Records contained in a dataset
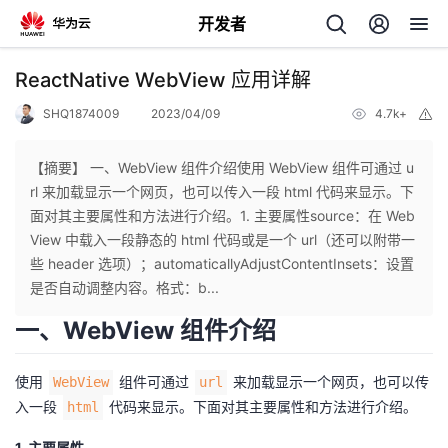
开发者
返
ReactNative WebView 应用详解
回
SHQ1874009
2023/04/09
4.7k+
举
报
【摘要】 一、WebView 组件介绍使用 WebView 组件可通过 u
rl 来加载显示一个网页，也可以传入一段 html 代码来显示。下
面对其主要属性和方法进行介绍。1. 主要属性source：在 Web
个
View 中载入一段静态的 html 代码或是一个 url（还可以附带一
些 header 选项）；automaticallyAdjustContentInsets：设置
我
人
是否自动调整内容。格式：b...
一、WebView 组件介绍
的
主
使用
组件可通过
来加载显示一个网页，也可以传
WebView
url
开
页
入一段
代码来显示。下面对其主要属性和方法进行介绍。
html
发
1. 主要属性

GOAL OF THE EXERCISE :: Give the data again exactly as written, with no pictures included.

RESPONSE ::
开发者
返
ReactNative WebView 应用详解
回
SHQ1874009
2023/04/09
4.7k+
举
报
【摘要】 一、WebView 组件介绍使用 WebView 组件可通过 u
rl 来加载显示一个网页，也可以传入一段 html 代码来显示。下
面对其主要属性和方法进行介绍。1. 主要属性source：在 Web
个
View 中载入一段静态的 html 代码或是一个 url（还可以附带一
些 header 选项）；automaticallyAdjustContentInsets：设置
我
人
是否自动调整内容。格式：b...
一、WebView 组件介绍
的
主
使用
组件可通过
来加载显示一个网页，也可以传
WebView
url
开
页
入一段
代码来显示。下面对其主要属性和方法进行介绍。
html
发
1. 主要属性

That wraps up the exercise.